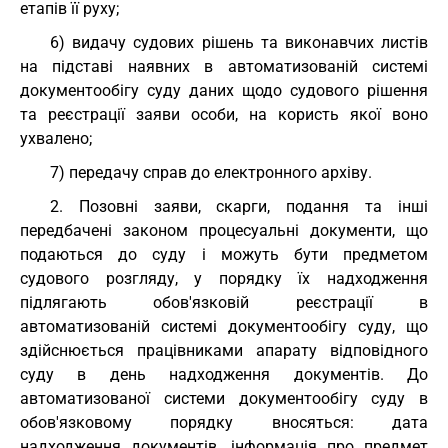
етапів її руху;
6) видачу судових рішень та виконавчих листів
на підставі наявних в автоматизованій системі
документообігу суду даних щодо судового рішення
та реєстрації заяви особи, на користь якої воно
ухвалено;
7) передачу справ до електронного архіву.
2. Позовні заяви, скарги, подання та інші
передбачені законом процесуальні документи, що
подаються до суду і можуть бути предметом
судового розгляду, у порядку їх надходження
підлягають обов'язковій реєстрації в
автоматизованій системі документообігу суду, що
здійснюється працівниками апарату відповідного
суду в день надходження документів. До
автоматизованої системи документообігу суду в
обов'язковому порядку вносяться: дата
надходження документів, інформація про предмет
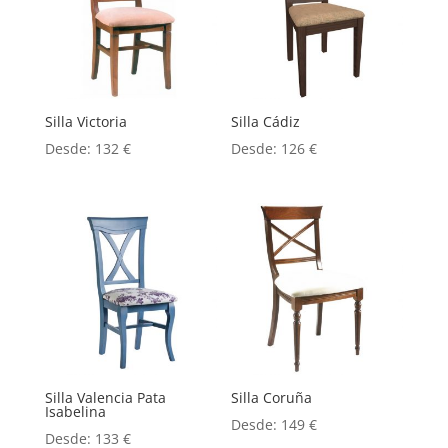
Silla Victoria
Silla Cádiz
Desde:
132
€
Desde:
126
€
Silla Valencia Pata
Silla Coruña
Isabelina
Desde:
149
€
Desde:
133
€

········

What you should do: Among the records above, find each line containing the string "документів" and copy it.

Solution for this exercise:
суду в день надходження документів. До
надходження документів, інформація про предмет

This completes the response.